Fiscal Sanity from Two Guys Named Joe (Trippi & Scarborough)
Joe Trippi promotes a book by Joe Scarborough: Rome wasn’t burnt in a day: The Real Deal on how politicians, bureaucrats, and other Washington barbarians are bankrupting America with a summary that can be found here and includes:
In just three years since George W. Bush was elected president, your Republican-run Congress took a $155 billion surplus and turned it into a staggering $455 billion deficit. These self-described conservatives did it in part by passing a staggering array of pork-barrel bills, billion-dollar farm subsidies, and trillion-dollar entitlement programs that America cannot afford. At the same time, Republican congressmen voted into power in 1994 under the platform of cutting wasteful Washington spending have worked with liberal Democrats to strap you and your unsuspecting fellow Americans over the course of the last decade with the largest annual budget deficit and federal debt in the history of the United States. Most get reelected with ease by telling the folks back home that they still support smaller government and balanced budgets. But when they return to Congress, these politicians meekly fall in line. That is why the U.S. National Debt Clock in New York City blinked wildly out of control as it streaked somewhere north of $7 trillion…You now pay for their carelessness every time you pay your monthly credit card bill, student loan, car lease, or home mortgage. Just as economists have been predicting for years, Washington’s runaway deficits are now causing interest rates to move back up. As investment guru Steven Rattner recently told the New York Times, “The question is not whether interest rates will continue to go up. But rather how far and how fast.”

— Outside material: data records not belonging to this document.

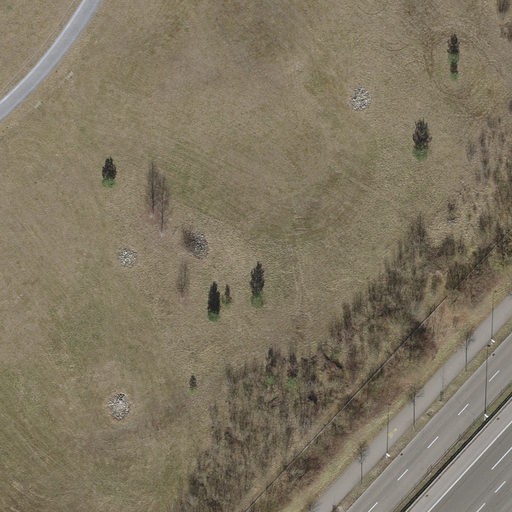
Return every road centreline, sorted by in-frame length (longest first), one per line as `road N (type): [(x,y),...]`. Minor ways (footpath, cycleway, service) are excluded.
road 1 (primary): [(511,355),(367,511)]
road 2 (track): [(99,0),(0,120)]
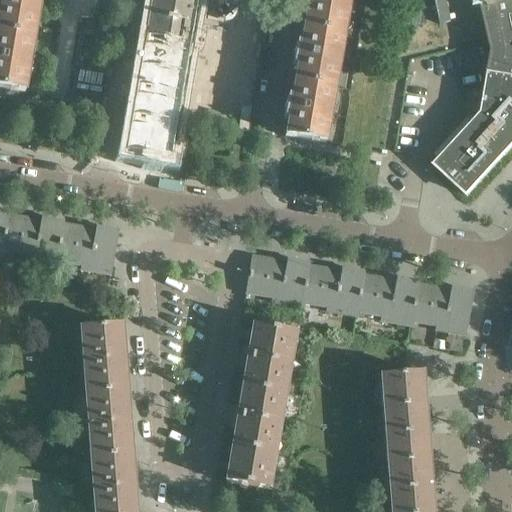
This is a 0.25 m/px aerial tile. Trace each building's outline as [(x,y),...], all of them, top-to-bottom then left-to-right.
[(0,0),(0,32),(34,38),(40,0),(0,0)] [(190,27),(194,0),(151,0),(148,20),(190,27)] [(343,35),(349,0),(303,0),(301,12),(306,13),(303,29),(343,35)] [(511,0),(509,0),(483,6),(491,42),(494,53),(483,114),(436,167),(468,196),(511,148),(511,0)] [(182,76),(190,27),(148,20),(140,69),(182,76)] [(334,89),(343,35),(303,29),(300,44),(296,43),(292,66),(296,67),(294,82),(334,89)] [(0,88),(24,93),(34,38),(0,32),(0,88)] [(173,126),(182,76),(140,69),(131,119),(173,126)] [(325,144),(334,89),(294,82),(291,98),(287,97),(283,120),(287,120),(284,137),(325,144)] [(167,162),(173,126),(131,119),(125,155),(167,162)] [(37,243),(41,222),(8,216),(1,257),(3,258),(4,253),(27,257),(26,262),(36,263),(40,244),(37,243)] [(55,267),(62,226),(63,223),(41,219),(41,222),(37,243),(40,244),(36,263),(55,267)] [(89,272),(96,231),(62,226),(55,267),(57,267),(58,262),(81,266),(81,271),(89,272)] [(110,276),(117,232),(96,229),(96,231),(89,272),(110,276)] [(283,285),(287,264),(252,258),(245,294),(272,299),(271,303),(282,305),(285,286),(283,285)] [(300,308),(307,268),(308,265),(287,261),(287,264),(283,285),(285,286),(282,305),(300,308)] [(337,295),(341,273),(307,268),(300,308),(303,309),(304,304),(327,308),(326,313),(337,315),(340,295),(337,295)] [(355,318),(362,277),(363,274),(342,271),(341,273),(337,295),(340,295),(337,315),(355,318)] [(392,304),(396,283),(362,277),(355,318),(357,318),(358,313),(381,317),(381,322),(391,324),(395,304),(392,304)] [(410,327),(417,286),(418,284),(396,280),(396,283),(392,304),(395,304),(391,324),(410,327)] [(444,333),(451,292),(417,286),(410,327),(412,327),(413,323),(436,327),(435,331),(444,333)] [(465,336),(472,293),(451,289),(451,292),(444,333),(465,336)] [(126,391),(121,326),(79,329),(85,395),(126,391)] [(283,395),(294,333),(252,326),(242,388),(283,395)] [(424,406),(423,385),(422,374),(380,377),(382,410),(424,406)] [(273,454),(283,395),(242,388),(232,447),(273,454)] [(131,456),(126,391),(85,395),(89,459),(131,456)] [(428,461),(426,428),(424,406),(382,410),(386,464),(428,461)] [(267,490),(273,454),(232,447),(226,483),(267,490)] [(135,511),(131,456),(89,459),(93,511),(135,511)] [(432,511),(430,483),(428,461),(386,464),(389,511),(432,511)]
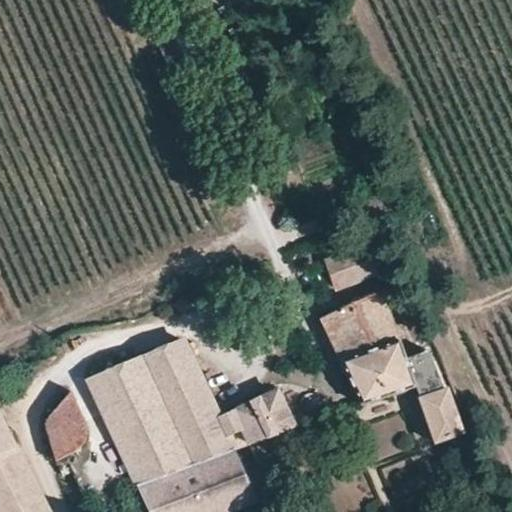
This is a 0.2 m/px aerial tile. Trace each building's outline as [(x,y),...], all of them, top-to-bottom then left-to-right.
[(374,274),(364,246),(354,250),(347,233),(323,241),(328,254),(319,258),(332,290),(334,291),(374,274)] [(333,348),(360,404),(415,385),(413,380),(400,347),(380,292),(320,320),(333,348)] [(122,457),(135,485),(140,494),(144,504),(148,511),(229,511),(258,502),(233,450),(245,445),(293,427),(275,391),(219,419),(205,388),(183,340),(116,369),(87,382),(99,408),(105,421),(122,457)] [(81,400),(41,415),(59,464),(95,450),(86,425),(90,423),(81,400)] [(0,511),(44,511),(35,493),(27,478),(25,473),(19,462),(0,424),(0,511)]
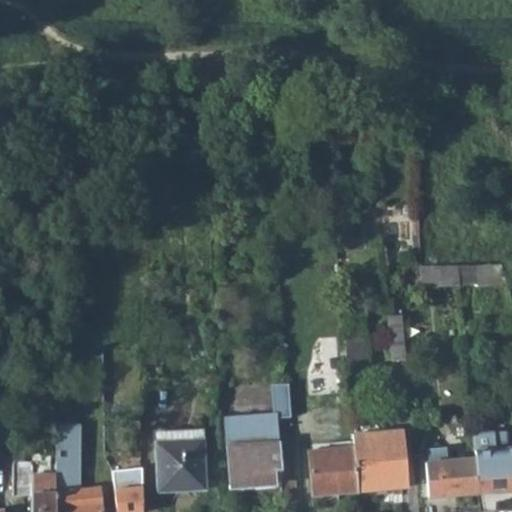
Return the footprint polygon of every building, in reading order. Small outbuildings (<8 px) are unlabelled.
[(458,266),(460,286),(506,282),(500,264),(458,266)] [(458,266),(420,268),(422,289),(460,286),(458,266)] [(385,316),(391,361),(404,359),(399,314),(385,316)] [(343,340),(346,366),(359,365),(357,339),(343,340)] [(290,415),(287,382),(269,383),(272,414),(274,414),(274,417),(290,415)] [(279,467),(277,442),(274,414),(272,414),(225,418),(230,486),(273,482),(273,468),(279,467)] [(353,446),(357,491),(407,487),(401,429),(352,433),(353,446)] [(493,431),(473,433),(475,458),(478,494),(511,490),(511,448),(509,448),(508,432),(493,433),(493,431)] [(200,439),(153,443),(158,492),(204,488),(200,439)] [(308,450),(312,495),(357,491),(353,446),(308,450)] [(432,462),(450,460),(449,448),(431,449),(432,462)] [(432,462),(425,462),(429,498),(478,494),(475,458),(450,460),(432,462)] [(0,461),(0,495),(12,496),(12,461),(0,461)] [(30,496),(29,511),(55,511),(54,491),(32,491),(31,474),(49,474),(49,462),(12,461),(12,496),(30,496)] [(76,474),(77,489),(54,491),(55,511),(100,511),(97,472),(76,474)] [(49,474),(31,474),(32,491),(54,491),(53,473),(49,474)]
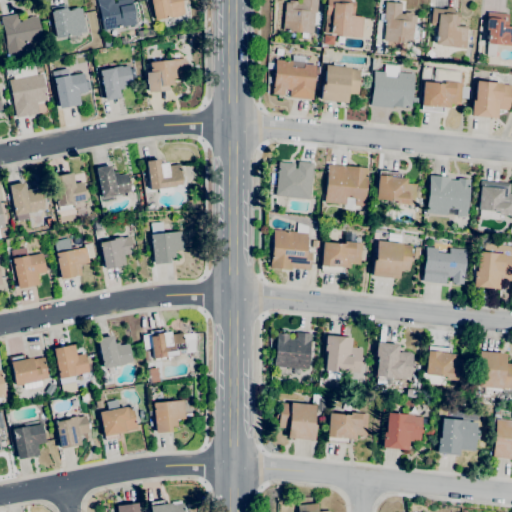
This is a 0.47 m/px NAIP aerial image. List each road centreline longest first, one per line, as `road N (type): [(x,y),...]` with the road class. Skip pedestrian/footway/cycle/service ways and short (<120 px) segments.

Trippi’s discussion can be found here including:
Treasury Secretary John Snow asked them to raise the limit back in August – but President Bush and the Republican leadership were hoping they could wait until after the election and avoid calling attention to our nation’s fiscal woes under their policies prior to Americans going to the polls on Nov. 2nd. Now, a President who has not vetoed a single spending bill, and wants to make trillions in tax cuts permanent, is asking Congress once again to borrow money from retirement trust funds to keep the federal government operating. And still, President Bush had no qualms questioning the fiscal sanity of Senator Kerry’s record in Wednesday’s debate…Yet the fact is it is the president’s record does not match his rhetoric, regardless of his Tempe tantrum on that issue. Right now there isn’t a lot of fiscal sanity coming from either side of the spectrum. But given a choice between the fiscally blind Bush administration and the fiscally one-eyed John Kerry, Kerry’s the one talking some sense.
Even the Miami Herald gets in on this bipartisan criticism of Bush’s fiscal insanity with this:
Experts note, however, that Bush has proven a lavish spender as president and, in fact, has never vetoed a spending bill. In fiscal 2004, when federal revenue actually rose 5 percent, spending shot up 6.3 percent…Bob Bixby concurs. He is the executive director of the Concord Coalition, a bipartisan group that urges balanced budgets and fiscal discipline. “We should have some sort of short-term plan to balance the budget again, some multiyear plan to try to get the budget back in balance about the time boomers begin to retire,” he said. Beyond economic considerations, Bixby views the deficit as a reflection of a fundamental flaw in how Washington governs: a lack of will to draw the line defining what’s affordable and what isn’t. As he puts it, ‘deficits are often a symptom of politicians’ failing to pay for governments they enact.”
So President Bush has no plans to either cut spending or raise taxes, but he did find time to accuse Senator Kerry of fiscal insanity.